Thursday, January 22, 2015


 "There's a hoar frost this morning," my husband announced at 7:30 when the sky had lightened enough to see.
I looked up 'hoar frost' and it's a complicated explanation for us non-meterological types but I think the best way to described it is that a hoar frost is winter's dew. Instead of water droplets on blades and branches, we see ice crystals.
"That means there's a thaw coming," my husband added. "There must be. When I was out on the deck with my coffee, I heard the freight train rumbling through Oxford Junction. They say that's a sign of a thaw coming, when sound travels like that."
I was awake in the middle of the night with a headache so piercing, I felt nauseous. Pain is much less bearable when it's dark. If my husband had awakened and asked me what was wrong, I might have cried. I spent some time lying on the bathroom floor but it was cool in there and eventually eased the nausea so I returned to bed. After some more tossing and turning, trying to find a position that didn't make the headache worse, I drifted off to sleep for awhile.
The dogs woke us early so we all got up and I made them breakfast. Then, instead of waiting for the day to warm, we went for our walk early, inside the crystal palace of the tree plantation. No sparkles this morning; no sun but also no wind. It was very quiet and very peaceful. Like something is coming. Snow, a thaw, spring.
My favourite time of the day in my favourite place. 

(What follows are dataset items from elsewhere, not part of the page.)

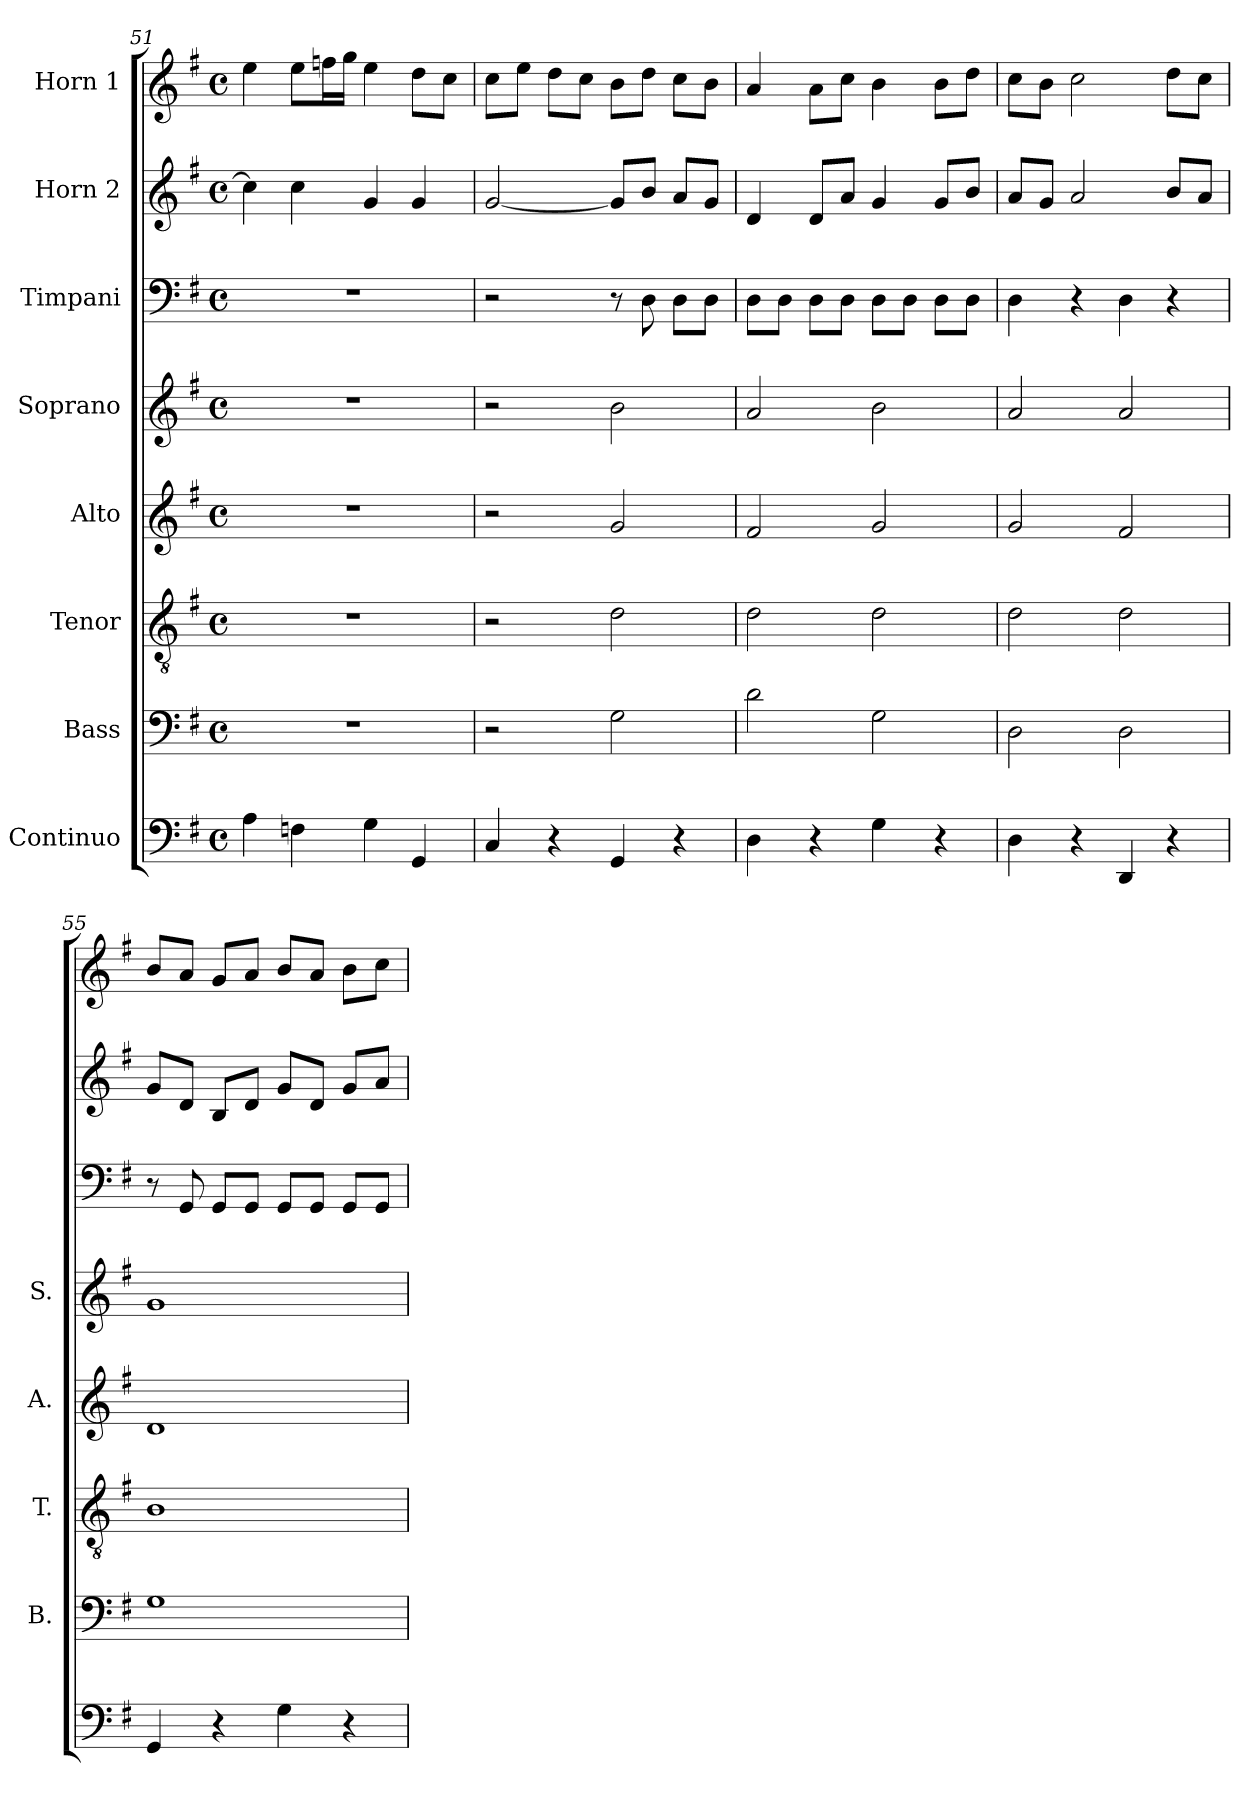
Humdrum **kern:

**kern	**kern	**kern	**kern	**kern	**kern	**kern	**kern
*part8	*part7	*part6	*part5	*part4	*part3	*part2	*part1
*staff8	*staff7	*staff6	*staff5	*staff4	*staff3	*staff2	*staff1
*I"Continuo	*I"Bass	*I"Tenor	*I"Alto	*I"Soprano	*I"Timpani	*I"Horn 2	*I"Horn 1
*	*I'B.	*I'T.	*I'A.	*I'S.	*	*	*
!!LO:PB:g=z
*clefF4	*clefF4	*clefGv2	*clefG2	*clefG2	*clefF4	*clefG2	*clefG2
*k[f#]	*k[f#]	*k[f#]	*k[f#]	*k[f#]	*k[f#]	*k[f#]	*k[f#]
*G:	*G:	*G:	*G:	*G:	*G:	*G:	*G:
*M4/4	*M4/4	*M4/4	*M4/4	*M4/4	*M4/4	*M4/4	*M4/4
*met(c)	*met(c)	*met(c)	*met(c)	*met(c)	*met(c)	*met(c)	*met(c)
=51	=51	=51	=51	=51	=51	=51	=51
4A\	1r	1r	1r	1r	1r	4cc\]	4ee\
4Fn\	.	.	.	.	.	4cc\	8ee\L
.	.	.	.	.	.	.	16ffn\L
.	.	.	.	.	.	.	16gg\JJ
4G\	.	.	.	.	.	4g/	4ee\
4GG/	.	.	.	.	.	4g/	8dd\L
.	.	.	.	.	.	.	8cc\J
=52	=52	=52	=52	=52	=52	=52	=52
4C/	2r	2r	2r	2r	2r	[2g/	8cc\L
.	.	.	.	.	.	.	8ee\J
4r	.	.	.	.	.	.	8dd\L
.	.	.	.	.	.	.	8cc\J
4GG/	2G\	2d\	2g/	2b\	8r	8g/L]	8b\L
.	.	.	.	.	8D\	8b/J	8dd\J
4r	.	.	.	.	8D\L	8a/L	8cc\L
.	.	.	.	.	8D\J	8g/J	8b\J
=53	=53	=53	=53	=53	=53	=53	=53
4D\	2d\	2d\	2f#/	2a/	8D\L	4d/	4a/
.	.	.	.	.	8D\J	.	.
4r	.	.	.	.	8D\L	8d/L	8a\L
.	.	.	.	.	8D\J	8a/J	8cc\J
4G\	2G\	2d\	2g/	2b\	8D\L	4g/	4b\
.	.	.	.	.	8D\J	.	.
4r	.	.	.	.	8D\L	8g/L	8b\L
.	.	.	.	.	8D\J	8b/J	8dd\J
=54	=54	=54	=54	=54	=54	=54	=54
4D\	2D\	2d\	2g/	2a/	4D\	8a/L	8cc\L
.	.	.	.	.	.	8g/J	8b\J
4r	.	.	.	.	4r	2a/	2cc\
4DD/	2D\	2d\	2f#/	2a/	4D\	.	.
4r	.	.	.	.	4r	8b/L	8dd\L
.	.	.	.	.	.	8a/J	8cc\J
=55	=55	=55	=55	=55	=55	=55	=55
4GG/	1G	1B	1d	1g	8r	8g/L	8b/L
.	.	.	.	.	8GG/	8d/J	8a/J
4r	.	.	.	.	8GG/L	8B/L	8g/L
.	.	.	.	.	8GG/J	8d/J	8a/J
4G\	.	.	.	.	8GG/L	8g/L	8b/L
.	.	.	.	.	8GG/J	8d/J	8a/J
4r	.	.	.	.	8GG/L	8g/L	8b\L
.	.	.	.	.	8GG/J	8a/J	8cc\J
=	=	=	=	=	=	=	=
*-	*-	*-	*-	*-	*-	*-	*-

Last winter, the deep snow made for its own kind of beauty but it was less accessible for walking with the dogs; this year, the ice snakes along the ground beneath our feet, creating in the grooves left by the four-wheeler. The sleepless night made me feel off-balance, not the feeling you want when walking on ice, but the cold air felt good on my bare head, taking the edge off the pain.
Maybe spring doesn't need to come yet.